▶ [The problem]: Please quote the lines below word for word, starting at the very first line and ending at the line that contains "guide marketers in", with both of those lines included.

▶ [The input]:
• • • • • • •

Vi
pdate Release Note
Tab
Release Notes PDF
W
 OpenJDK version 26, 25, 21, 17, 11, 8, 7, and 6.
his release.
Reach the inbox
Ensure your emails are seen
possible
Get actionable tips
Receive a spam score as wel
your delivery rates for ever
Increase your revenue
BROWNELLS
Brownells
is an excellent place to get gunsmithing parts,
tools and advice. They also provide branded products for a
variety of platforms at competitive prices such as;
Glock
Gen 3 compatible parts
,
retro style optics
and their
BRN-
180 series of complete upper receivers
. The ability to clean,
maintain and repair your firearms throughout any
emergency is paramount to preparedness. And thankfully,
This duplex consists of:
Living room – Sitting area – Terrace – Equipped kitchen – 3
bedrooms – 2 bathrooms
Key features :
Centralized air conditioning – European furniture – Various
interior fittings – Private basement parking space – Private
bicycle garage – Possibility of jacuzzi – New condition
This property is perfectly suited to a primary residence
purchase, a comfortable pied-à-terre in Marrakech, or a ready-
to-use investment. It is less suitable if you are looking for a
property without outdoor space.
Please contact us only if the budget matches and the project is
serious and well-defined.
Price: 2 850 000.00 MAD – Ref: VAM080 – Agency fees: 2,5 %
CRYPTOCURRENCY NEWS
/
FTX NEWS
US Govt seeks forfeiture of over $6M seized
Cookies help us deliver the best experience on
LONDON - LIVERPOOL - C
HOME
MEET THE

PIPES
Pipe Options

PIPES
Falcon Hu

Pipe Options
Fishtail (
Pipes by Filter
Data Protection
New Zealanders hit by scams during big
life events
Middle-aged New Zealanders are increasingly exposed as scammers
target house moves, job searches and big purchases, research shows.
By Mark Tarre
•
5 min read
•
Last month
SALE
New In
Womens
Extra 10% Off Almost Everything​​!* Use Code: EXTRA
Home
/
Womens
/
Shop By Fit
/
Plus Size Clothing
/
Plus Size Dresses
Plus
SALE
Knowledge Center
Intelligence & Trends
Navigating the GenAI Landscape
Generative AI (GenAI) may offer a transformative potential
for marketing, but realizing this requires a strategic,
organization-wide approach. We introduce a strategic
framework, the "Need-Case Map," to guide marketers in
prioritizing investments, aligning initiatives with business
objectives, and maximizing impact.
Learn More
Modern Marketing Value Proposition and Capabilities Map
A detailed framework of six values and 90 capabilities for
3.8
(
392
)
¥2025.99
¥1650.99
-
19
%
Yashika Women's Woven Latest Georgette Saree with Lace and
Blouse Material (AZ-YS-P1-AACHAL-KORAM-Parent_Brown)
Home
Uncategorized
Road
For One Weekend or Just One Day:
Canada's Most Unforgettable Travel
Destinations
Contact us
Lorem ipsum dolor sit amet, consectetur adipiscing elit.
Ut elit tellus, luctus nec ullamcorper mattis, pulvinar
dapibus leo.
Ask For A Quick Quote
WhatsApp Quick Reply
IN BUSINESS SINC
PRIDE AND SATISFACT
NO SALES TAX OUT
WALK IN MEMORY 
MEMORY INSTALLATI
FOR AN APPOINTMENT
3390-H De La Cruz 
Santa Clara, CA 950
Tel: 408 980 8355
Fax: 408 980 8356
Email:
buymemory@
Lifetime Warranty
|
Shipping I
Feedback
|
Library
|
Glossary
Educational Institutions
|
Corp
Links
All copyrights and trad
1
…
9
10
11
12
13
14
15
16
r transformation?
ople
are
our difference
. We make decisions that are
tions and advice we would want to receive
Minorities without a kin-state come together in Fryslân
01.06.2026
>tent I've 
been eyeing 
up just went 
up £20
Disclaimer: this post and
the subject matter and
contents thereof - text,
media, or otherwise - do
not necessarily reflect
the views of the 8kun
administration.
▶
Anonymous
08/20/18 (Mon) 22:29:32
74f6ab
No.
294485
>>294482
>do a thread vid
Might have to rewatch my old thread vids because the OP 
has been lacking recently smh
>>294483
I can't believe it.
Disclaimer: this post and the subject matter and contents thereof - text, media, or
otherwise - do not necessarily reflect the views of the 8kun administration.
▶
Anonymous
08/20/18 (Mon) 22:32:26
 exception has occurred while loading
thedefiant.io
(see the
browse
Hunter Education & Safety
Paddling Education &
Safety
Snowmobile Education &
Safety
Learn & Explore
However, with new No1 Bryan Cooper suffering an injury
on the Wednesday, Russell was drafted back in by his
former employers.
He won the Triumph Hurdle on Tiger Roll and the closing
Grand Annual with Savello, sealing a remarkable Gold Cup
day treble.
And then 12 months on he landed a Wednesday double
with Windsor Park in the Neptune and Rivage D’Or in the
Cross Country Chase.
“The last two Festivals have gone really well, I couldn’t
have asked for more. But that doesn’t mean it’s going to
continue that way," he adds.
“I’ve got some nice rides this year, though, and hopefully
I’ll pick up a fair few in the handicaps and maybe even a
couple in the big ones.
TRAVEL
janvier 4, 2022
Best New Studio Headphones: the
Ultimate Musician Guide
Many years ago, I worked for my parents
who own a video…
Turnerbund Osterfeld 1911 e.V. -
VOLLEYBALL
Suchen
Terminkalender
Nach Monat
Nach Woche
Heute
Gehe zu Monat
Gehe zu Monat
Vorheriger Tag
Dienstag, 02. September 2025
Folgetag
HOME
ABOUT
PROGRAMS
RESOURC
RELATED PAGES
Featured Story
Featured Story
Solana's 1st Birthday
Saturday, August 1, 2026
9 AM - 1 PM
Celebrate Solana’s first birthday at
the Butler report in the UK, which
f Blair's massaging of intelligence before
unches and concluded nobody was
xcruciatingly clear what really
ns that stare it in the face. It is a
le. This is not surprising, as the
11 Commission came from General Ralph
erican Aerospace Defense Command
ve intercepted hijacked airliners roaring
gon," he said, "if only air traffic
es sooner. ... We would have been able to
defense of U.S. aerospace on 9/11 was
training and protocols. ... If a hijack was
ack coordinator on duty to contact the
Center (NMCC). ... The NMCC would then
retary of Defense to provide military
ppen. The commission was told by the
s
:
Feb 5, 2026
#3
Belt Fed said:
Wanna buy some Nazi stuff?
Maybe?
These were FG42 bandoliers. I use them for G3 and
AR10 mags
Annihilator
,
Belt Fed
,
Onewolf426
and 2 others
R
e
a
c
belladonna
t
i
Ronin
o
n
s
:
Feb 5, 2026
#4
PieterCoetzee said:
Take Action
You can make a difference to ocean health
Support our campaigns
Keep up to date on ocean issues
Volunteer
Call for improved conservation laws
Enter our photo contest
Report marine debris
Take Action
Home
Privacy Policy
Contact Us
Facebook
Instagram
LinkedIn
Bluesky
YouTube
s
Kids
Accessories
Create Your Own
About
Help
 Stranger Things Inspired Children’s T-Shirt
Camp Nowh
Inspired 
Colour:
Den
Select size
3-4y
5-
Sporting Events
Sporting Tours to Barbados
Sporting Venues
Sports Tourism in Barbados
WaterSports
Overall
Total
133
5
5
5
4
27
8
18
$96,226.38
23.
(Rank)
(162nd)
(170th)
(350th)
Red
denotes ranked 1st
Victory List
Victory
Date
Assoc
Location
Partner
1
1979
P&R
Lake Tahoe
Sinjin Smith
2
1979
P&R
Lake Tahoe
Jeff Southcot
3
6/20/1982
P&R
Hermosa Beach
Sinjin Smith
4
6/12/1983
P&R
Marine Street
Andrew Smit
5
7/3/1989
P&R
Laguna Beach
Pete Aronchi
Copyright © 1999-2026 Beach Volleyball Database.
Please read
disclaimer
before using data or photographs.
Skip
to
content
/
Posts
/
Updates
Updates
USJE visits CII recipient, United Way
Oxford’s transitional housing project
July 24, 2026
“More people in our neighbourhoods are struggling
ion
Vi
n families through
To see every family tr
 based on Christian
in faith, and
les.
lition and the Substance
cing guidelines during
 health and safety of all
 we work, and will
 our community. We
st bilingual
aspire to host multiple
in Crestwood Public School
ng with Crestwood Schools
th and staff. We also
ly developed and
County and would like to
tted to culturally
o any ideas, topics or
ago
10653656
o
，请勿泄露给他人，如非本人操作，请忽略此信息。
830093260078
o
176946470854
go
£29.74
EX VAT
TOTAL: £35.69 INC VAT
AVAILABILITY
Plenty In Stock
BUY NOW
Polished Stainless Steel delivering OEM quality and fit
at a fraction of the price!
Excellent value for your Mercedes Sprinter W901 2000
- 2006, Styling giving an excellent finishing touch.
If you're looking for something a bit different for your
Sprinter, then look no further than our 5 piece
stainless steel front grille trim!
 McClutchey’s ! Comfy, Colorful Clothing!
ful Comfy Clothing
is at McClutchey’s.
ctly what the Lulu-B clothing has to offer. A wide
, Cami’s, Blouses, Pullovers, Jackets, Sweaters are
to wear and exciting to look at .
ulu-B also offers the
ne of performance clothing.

• • • • • • •

▶ [Solution]:
Vi
pdate Release Note
Tab
Release Notes PDF
W
 OpenJDK version 26, 25, 21, 17, 11, 8, 7, and 6.
his release.
Reach the inbox
Ensure your emails are seen
possible
Get actionable tips
Receive a spam score as wel
your delivery rates for ever
Increase your revenue
BROWNELLS
Brownells
is an excellent place to get gunsmithing parts,
tools and advice. They also provide branded products for a
variety of platforms at competitive prices such as;
Glock
Gen 3 compatible parts
,
retro style optics
and their
BRN-
180 series of complete upper receivers
. The ability to clean,
maintain and repair your firearms throughout any
emergency is paramount to preparedness. And thankfully,
This duplex consists of:
Living room – Sitting area – Terrace – Equipped kitchen – 3
bedrooms – 2 bathrooms
Key features :
Centralized air conditioning – European furniture – Various
interior fittings – Private basement parking space – Private
bicycle garage – Possibility of jacuzzi – New condition
This property is perfectly suited to a primary residence
purchase, a comfortable pied-à-terre in Marrakech, or a ready-
to-use investment. It is less suitable if you are looking for a
property without outdoor space.
Please contact us only if the budget matches and the project is
serious and well-defined.
Price: 2 850 000.00 MAD – Ref: VAM080 – Agency fees: 2,5 %
CRYPTOCURRENCY NEWS
/
FTX NEWS
US Govt seeks forfeiture of over $6M seized
Cookies help us deliver the best experience on
LONDON - LIVERPOOL - C
HOME
MEET THE

PIPES
Pipe Options

PIPES
Falcon Hu

Pipe Options
Fishtail (
Pipes by Filter
Data Protection
New Zealanders hit by scams during big
life events
Middle-aged New Zealanders are increasingly exposed as scammers
target house moves, job searches and big purchases, research shows.
By Mark Tarre
•
5 min read
•
Last month
SALE
New In
Womens
Extra 10% Off Almost Everything​​!* Use Code: EXTRA
Home
/
Womens
/
Shop By Fit
/
Plus Size Clothing
/
Plus Size Dresses
Plus
SALE
Knowledge Center
Intelligence & Trends
Navigating the GenAI Landscape
Generative AI (GenAI) may offer a transformative potential
for marketing, but realizing this requires a strategic,
organization-wide approach. We introduce a strategic
framework, the "Need-Case Map," to guide marketers in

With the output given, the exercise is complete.